Life as a Nepali was a huge mental challenge for me, partly just having to settle into different environments was what made it hard but also because of how different it is to home in Cardiff. I knew that the good times would outweigh the bad times by a mile so I tried to keep sane during the bad times because I knew they would pass. Sometimes when things were tough I began to blend into the background and enjoy the views instead of facing my emotions and taking it upon myself to get involved. How can you expect positive happy things to be happening around you if your mind is full of negative energy? I quickly learnt that you can't deal with things alone, as much as I've always tried to do that and believed that I can - It's so much easier to talk to somebody about how you feel. Often they understand and can help you, it's better than keeping things to yourself. I often nearly lost my mind so writing, reading, doing exercise and yoga helped to distract my mind and keep me sane. My love for poetry grew from suppressing my thoughts and feelings so much in the beginning of the journey before I grew closer relationships with my teammates. I found such comfort in pouring my mind and heart into writing. In week three I wrote in my diary "As beautiful and mesmerizing as my surroundings are, it's been a struggle sparing myself from exploding"... but here I am months on and proud that I pushed through the bad times.
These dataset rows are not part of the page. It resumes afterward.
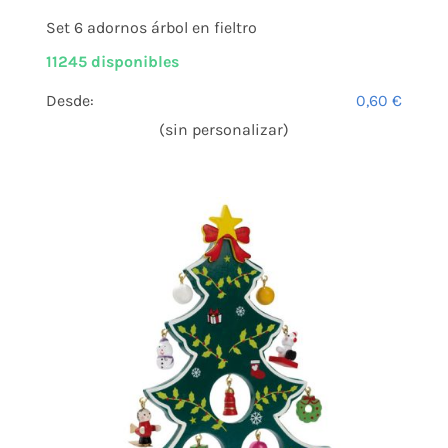
Set 6 adornos árbol en fieltro
11245 disponibles
Desde:
0,60
€
(sin personalizar)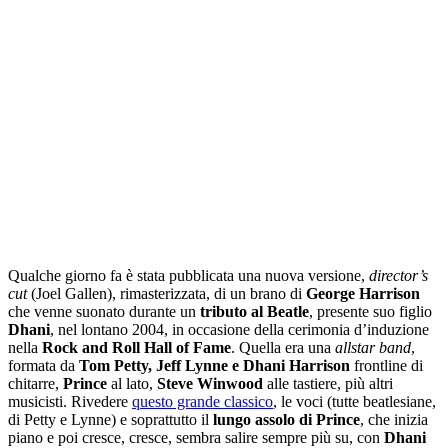
Qualche giorno fa è stata pubblicata una nuova versione,
director’s
cut
(Joel Gallen), rimasterizzata, di un brano di
George Harrison
che venne suonato durante un
tributo al Beatle
, presente suo figlio
Dhani
, nel lontano 2004, in occasione della cerimonia d’induzione
nella
Rock and Roll Hall of Fame
. Quella era una
allstar band
,
formata da
Tom Petty, Jeff Lynne e Dhani Harrison
frontline di
chitarre,
Prince
al lato,
Steve Winwood
alle tastiere, più altri
musicisti. Rivedere
questo grande classico
, le voci (tutte beatlesiane,
di Petty e Lynne) e soprattutto il
lungo assolo di Prince
, che inizia
piano e poi cresce, cresce, sembra salire sempre più su, con
Dhani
You really have to be stronger than the situations you are in because there is joy to be found within the small things, and if not there are better days to come.
Sometimes you have to take yourself away from your usual gang/scenes to help you reflect and understand yourself better. It helps you to prioritise and see what's important. Also being with different people is important for discovering new things, it's not hard to get on with people if you just try to understand them. In the end of my journey I found myself respecting and learning a lot from the people I originally didn't want to talk to. Our main business is not to think about what lies ahead, but to do what you can with what lies at hand, don't sit waiting on a certain something or someone to make you happy - you have to find love and happiness in every situation. As you read this time is slipping away so rapidly so if there's something you're thinking of doing, there really is no better time than now. Reminder - PLANET EARTH IS OUR HOME AND WE NEED TO LOOK AFTER IT AND EACH OTHER.
The mind is a place of its own, and in itself can make a heaven of Hell or a hell of Heaven.